案里氏陣営の公選法違反は昨年秋、車上運動員に規定を大幅に上回る報酬が支払われたことが週刊誌の報道などで発覚しました。案里氏の選挙を事実上取り仕切ったのは克行氏とされます。克行氏は問題が明らかになった直後、就任したばかりの法相を辞任しました。しかし、克行氏も案里氏も疑惑について国民に説明しようとしません。車上運動員の報酬をめぐる公選法違反事件では、案里氏の公設秘書らが起訴され、有罪判決が出されました。今回の逮捕によって、河井夫妻に国会議員の資格がないことはいよいよ明白です。
徹底究明が必要なのは、買収資金の原資です。案里氏の出馬は、安倍首相や菅義偉官房長官らが地元の自民党組織の反対を押し切って強引に推進したとされます。選挙の際、河井夫妻の選挙区支部には党本部から合計1億5000万円もの資金が振り込まれたことが明らかになっています。広島選挙区のもう一人の自民党候補(落選)に送られた額の10倍に上ります。

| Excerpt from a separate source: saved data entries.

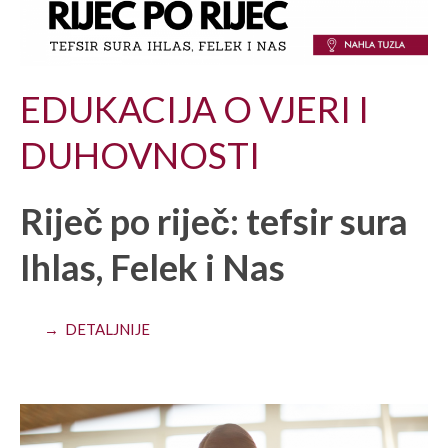
EDUKACIJA O VJERI I
DUHOVNOSTI
Riječ po riječ: tefsir sura
Ihlas, Felek i Nas
→ DETALJNIJE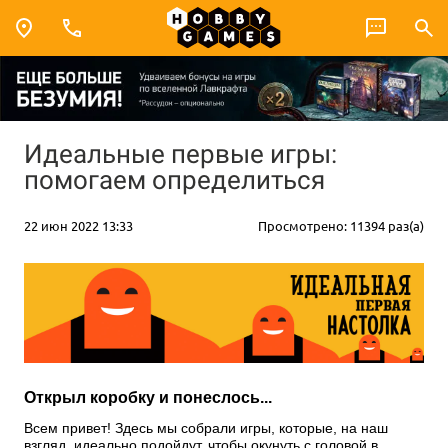
Идеальные первые игры:
помогаем определиться
22 июн 2022 13:33
Просмотрено: 11394 раз(а)
Открыл коробку и понеслось...
Всем привет! Здесь мы собрали игры, которые, на наш
взгляд, идеально подойдут, чтобы окунуть с головой в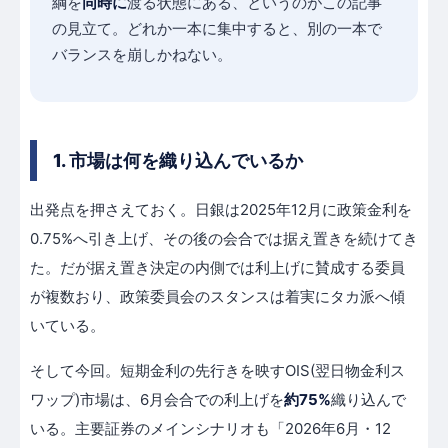
綱を
同時に
渡る状態にある、というのがこの記事
の見立て。どれか一本に集中すると、別の一本で
バランスを崩しかねない。
1. 市場は何を織り込んでいるか
出発点を押さえておく。日銀は2025年12月に政策金利を
0.75%へ引き上げ、その後の会合では据え置きを続けてき
た。だが据え置き決定の内側では利上げに賛成する委員
が複数おり、政策委員会のスタンスは着実にタカ派へ傾
いている。
そして今回。短期金利の先行きを映すOIS(翌日物金利ス
ワップ)市場は、6月会合での利上げを
約75%
織り込んで
いる。主要証券のメインシナリオも「2026年6月・12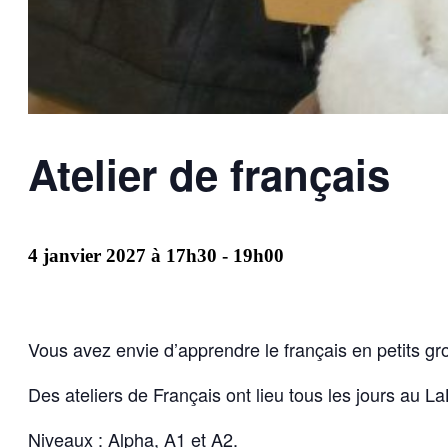
Atelier de français
4 janvier 2027 à 17h30
-
19h00
Vous avez envie d’apprendre le français en petits g
Des ateliers de Français ont lieu tous les jours au LaB
Niveaux : Alpha, A1 et A2.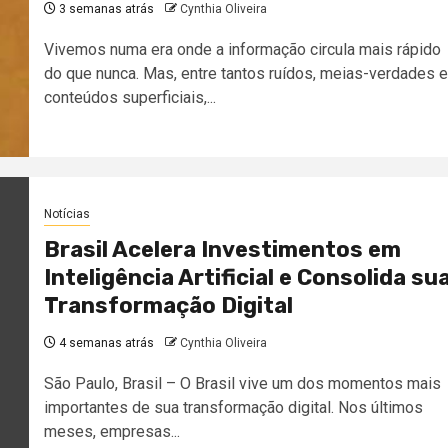
3 semanas atrás
Cynthia Oliveira
Vivemos numa era onde a informação circula mais rápido
do que nunca. Mas, entre tantos ruídos, meias-verdades e
conteúdos superficiais,...
Notícias
Brasil Acelera Investimentos em
Inteligência Artificial e Consolida su
Transformação Digital
4 semanas atrás
Cynthia Oliveira
São Paulo, Brasil – O Brasil vive um dos momentos mais
importantes de sua transformação digital. Nos últimos
meses, empresas...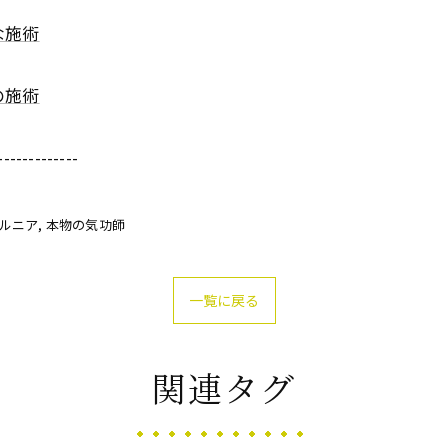
な施術
の施術
-------------
ヘルニア
本物の気功師
一覧に戻る
関連タグ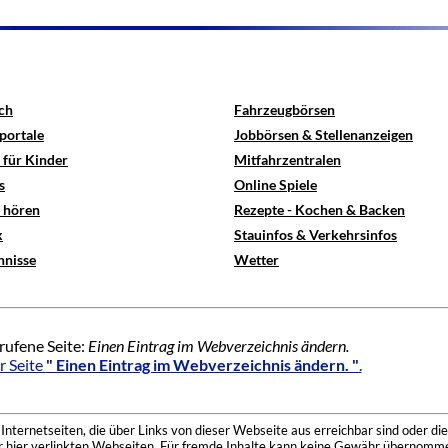
ch
Fahrzeugbörsen
portale
Jobbörsen & Stellenanzeigen
 für Kinder
Mitfahrzentralen
s
Online Spiele
e hören
Rezepte - Kochen & Backen
x
Stauinfos & Verkehrsinfos
hnisse
Wetter
rufene Seite:
Einen Eintrag im Webverzeichnis ändern.
r Seite
" Einen Eintrag im Webverzeichnis ändern. "
.
nternetseiten, die über Links von dieser Webseite aus erreichbar sind oder die
der hier verlinkten Webseiten. Für fremde Inhalte kann keine Gewähr übernomme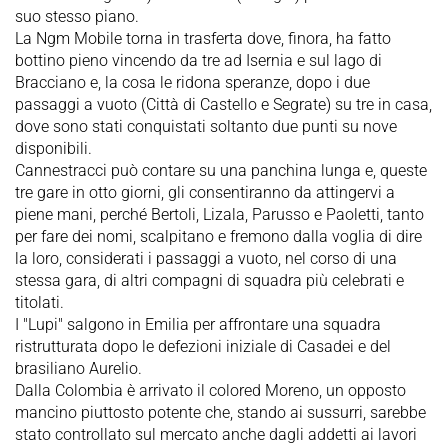
suo stesso piano.
La Ngm Mobile torna in trasferta dove, finora, ha fatto
bottino pieno vincendo da tre ad Isernia e sul lago di
Bracciano e, la cosa le ridona speranze, dopo i due
passaggi a vuoto (Città di Castello e Segrate) su tre in casa,
dove sono stati conquistati soltanto due punti su nove
disponibili.
Cannestracci può contare su una panchina lunga e, queste
tre gare in otto giorni, gli consentiranno da attingervi a
piene mani, perché Bertoli, Lizala, Parusso e Paoletti, tanto
per fare dei nomi, scalpitano e fremono dalla voglia di dire
la loro, considerati i passaggi a vuoto, nel corso di una
stessa gara, di altri compagni di squadra più celebrati e
titolati.
I "Lupi" salgono in Emilia per affrontare una squadra
ristrutturata dopo le defezioni iniziale di Casadei e del
brasiliano Aurelio.
Dalla Colombia è arrivato il colored Moreno, un opposto
mancino piuttosto potente che, stando ai sussurri, sarebbe
stato controllato sul mercato anche dagli addetti ai lavori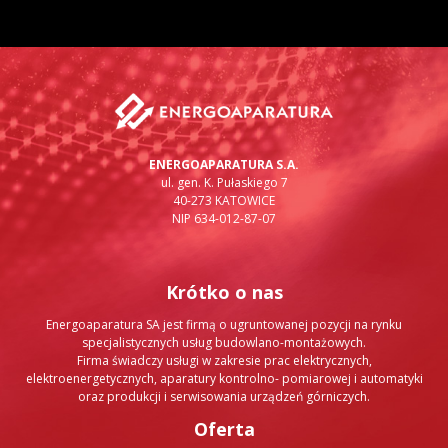
ENERGOAPARATURA S.A.
ul. gen. K. Pułaskiego 7
40-273 KATOWICE
NIP 634-012-87-07
Krótko o nas
Energoaparatura SA jest firmą o ugruntowanej pozycji na rynku
specjalistycznych usług budowlano-montażowych.
Firma świadczy usługi w zakresie prac elektrycznych,
elektroenergetycznych, aparatury kontrolno- pomiarowej i automatyki
oraz produkcji i serwisowania urządzeń górniczych.
Oferta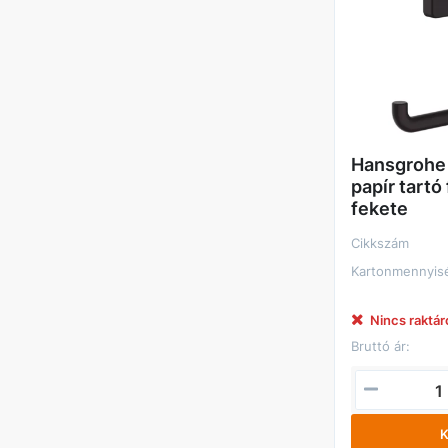
Hansgrohe
papír tartó
fekete
Cikkszám
Kartonmennyis
Nincs raktá
Bruttó ár:
K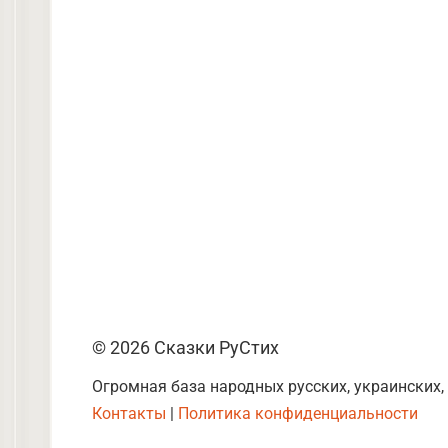
© 2026 Сказки РуСтих
Огромная база народных русских, украинских,
Контакты
|
Политика конфиденциальности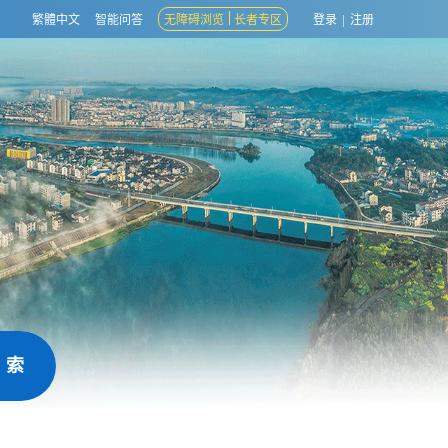
繁體中文
智能问答
无障碍浏览
长者专区
登录
|
注册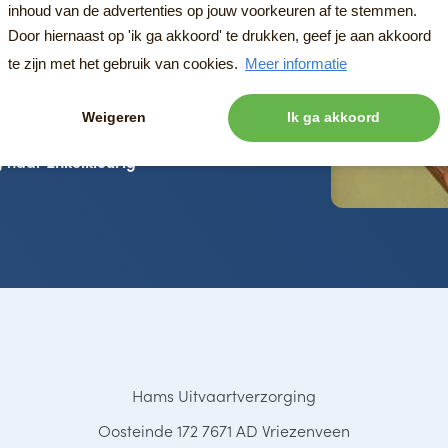
inhoud van de advertenties op jouw voorkeuren af te stemmen.
Door hiernaast op 'ik ga akkoord' te drukken, geef je aan akkoord
te zijn met het gebruik van cookies.
Meer informatie
Weigeren
Ik ga akkoord
g naar
Enkelkleurig
Hams Uitvaartverzorging
Oosteinde 172 7671 AD Vriezenveen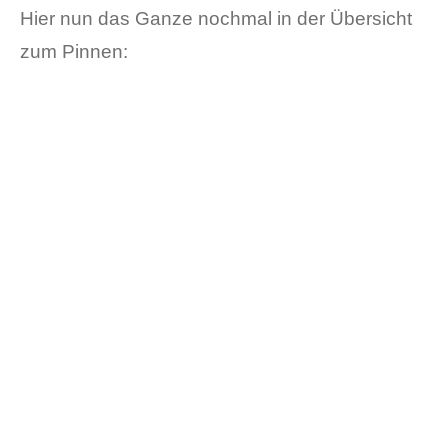
Hier nun das Ganze nochmal in der Übersicht
zum Pinnen: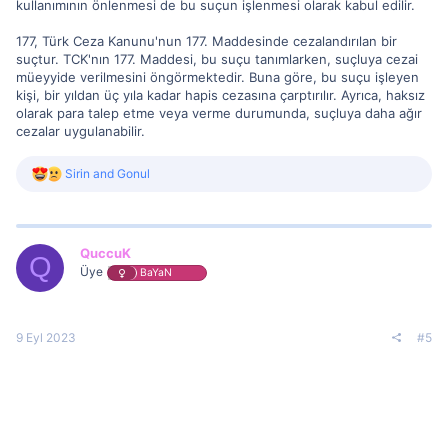
kullanımının önlenmesi de bu suçun işlenmesi olarak kabul edilir.
177, Türk Ceza Kanunu'nun 177. Maddesinde cezalandırılan bir
suçtur. TCK'nın 177. Maddesi, bu suçu tanımlarken, suçluya cezai
müeyyide verilmesini öngörmektedir. Buna göre, bu suçu işleyen
kişi, bir yıldan üç yıla kadar hapis cezasına çarptırılır. Ayrıca, haksız
olarak para talep etme veya verme durumunda, suçluya daha ağır
cezalar uygulanabilir.
R
Sirin
and
Gonul
e
a
c
t
i
QuccuK
Q
o
Üye
BaYaN
n
s
:
9 Eyl 2023
#5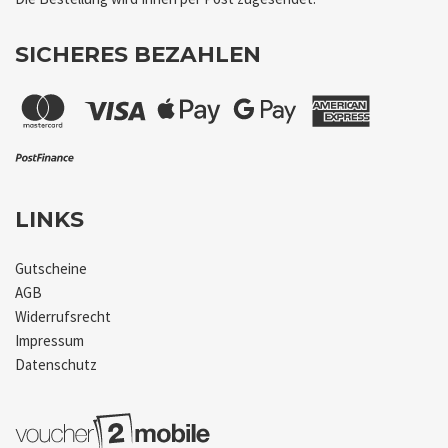
SICHERES BEZAHLEN
LINKS
Gutscheine
AGB
Widerrufsrecht
Impressum
Datenschutz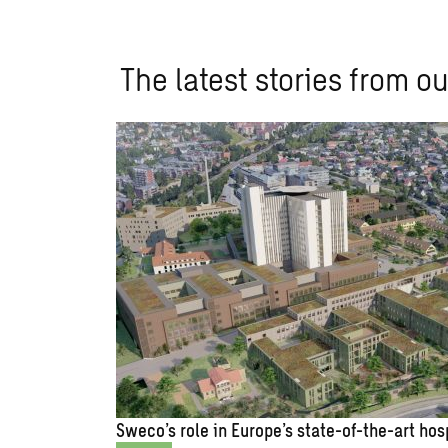
The latest stories from ou
Sweco’s role in Europe’s state-of-the-art hos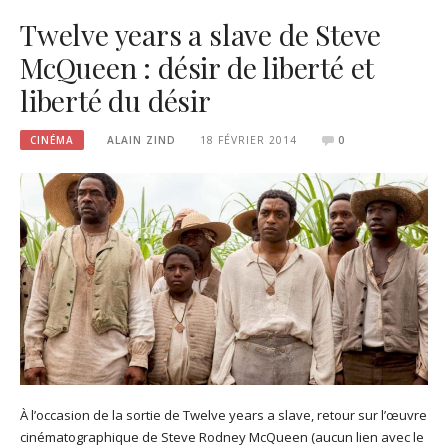
Twelve years a slave de Steve
McQueen : désir de liberté et
liberté du désir
CINÉMA
ALAIN ZIND
18 FÉVRIER 2014
0
À l’occasion de la sortie de Twelve years a slave, retour sur l’œuvre
cinématographique de Steve Rodney McQueen (aucun lien avec le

これほど巨額の選挙資金の提供は、党総裁である安倍首相の意向なしにできないとの指摘が相次いでいます。同党本部の収入の多くは、税金である政党助成金でまかなわれており、それが買収のカネに回っていたとすれば言語道断です。二階俊博・自民党幹事長は、支出はチェックしているなどといいますが、証拠は示しておらず説得力がありません。首相と自民党本部の説明責任は免れません。
政権の資質が問われる
首相が、克行氏を「法務行政のプロ」と持ち上げ、法相として初入閣させたのは大問題です。首相は、克行氏を首相補佐官や党総裁外交特別補佐に重用してきました。案里氏の選挙では、首相の地元事務所の秘書が応援に入りました。政権中枢が河井夫妻を特別に優遇してきた事実は消えません。首相は、衆参予算委員会の集中審議などで説明すべきです。
首相自身の「森友」「加計」「桜を見る会」など一連の疑惑も解明が必要です。モラル崩壊・国政私物化に反省のない安倍政権の資質が根本から問われています。